• _RECORD SET_:
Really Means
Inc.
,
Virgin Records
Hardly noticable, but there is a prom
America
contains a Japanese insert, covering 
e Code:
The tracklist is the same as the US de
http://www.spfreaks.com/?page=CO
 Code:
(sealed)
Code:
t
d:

• _EXERCISE PROMPT_:
Give back every line of the material, exactly as written.

• _ANSWER FOR THE TASK_:
Really Means
Inc.
,
Virgin Records
Hardly noticable, but there is a prom
America
contains a Japanese insert, covering 
e Code:
The tracklist is the same as the US de
http://www.spfreaks.com/?page=CO
 Code:
(sealed)
Code:
t
d:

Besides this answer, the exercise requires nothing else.